TEHRAN — Iran has in the past shot down more spy US ScanEagle drones, a model of which it claimed to have captured recently, media reports said Tuesday, quoting a senior military official.
“We had already shot down this type of drone, (copies of which) are being produced in the country,” said Brigadier General Amir Ali Hajizadeh, the commander of the Revolutionary Guards’ aerospace division.
The Guards claimed last week to have captured a US-operated ScanEagle drone, a short-range unmanned aircraft, in Iranian airspace but gave no details about how it was captured, nor where or when.

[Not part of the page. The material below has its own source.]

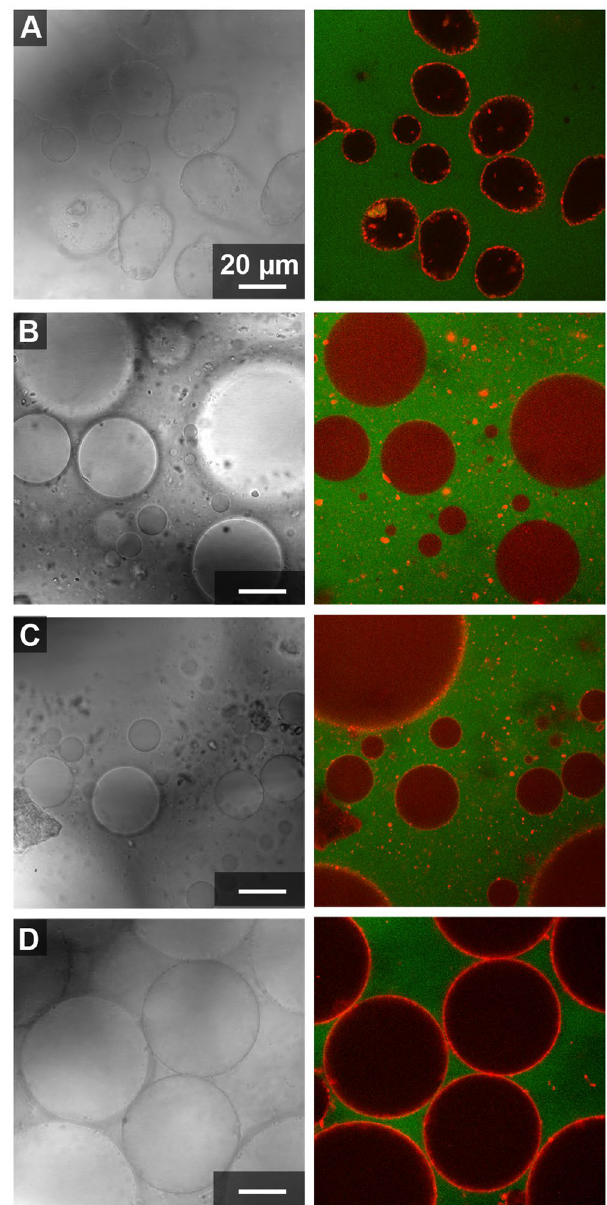
Figure 2. Confocal optical microscope images of clay particles with 1:1 volume ratio from 15%/15% w/w stock PEG-Dx ATPS. Fluorescent-labeled Dx (red) and PEG (green) have been used to image Dx-rich phase droplets and continuous PEG-rich phase. Clay particles appear red in fluorescence images due to adsorption of fluorescently labeled Dx to particle surface. Right images show overlay of fluorescence channels and left images show transmitted light for samples containing: ( A ) Kaolinite, ( B ) Na-rich montmorillonite, ( C ) Ca-rich montmorillonite and ( D ) illite in PEG-Dx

State television showed images of what it said was the drone: a grey, unmarked vehicle suspended in a hangar seemingly intact.
The United States denied losing such a drone recently.
Hajizadeh did not say when Iran had downed the ScanEagles — used by US and allied forces in Iraq and Afghanistan as well as Australia, Canada, Poland and the United Arab Emirates, according to Boeing background information.
ISNA news agency quoted him as saying: “We have got our hands on copies of this drone which had already crashed or we captured them.”
Hajizadeh said the recent capture of the drone, however, did not provide Iran with new technology, adding that “we are currently producing its copies.”
A Guards spokesman said last week data had been extracted from the drone, which had led to Iran finding “what the Americans were looking for”.
“The drone was gathering intelligence on military (objectives) as well as the energy sector, particularly oil transitions at terminals,” Brigadier General Ramezan Sharif said.
A year ago, Iran displayed a bigger and vastly more sophisticated US drone, a bat-winged stealth RQ-170 Sentinel, it said it had captured by hacking its guidance system and said it would reverse-engineer the drone to make its own.
Hajizadeh also said Iran had now “fully deciphered” all data saved on the RQ-170. He did not elaborate further.
The ScanEagle that Iran says it now possesses is a much cheaper, simpler drone than the RQ-170. It is principally designed to feed back video images over a radio link to operators up to 100 kilometres (60 miles) away.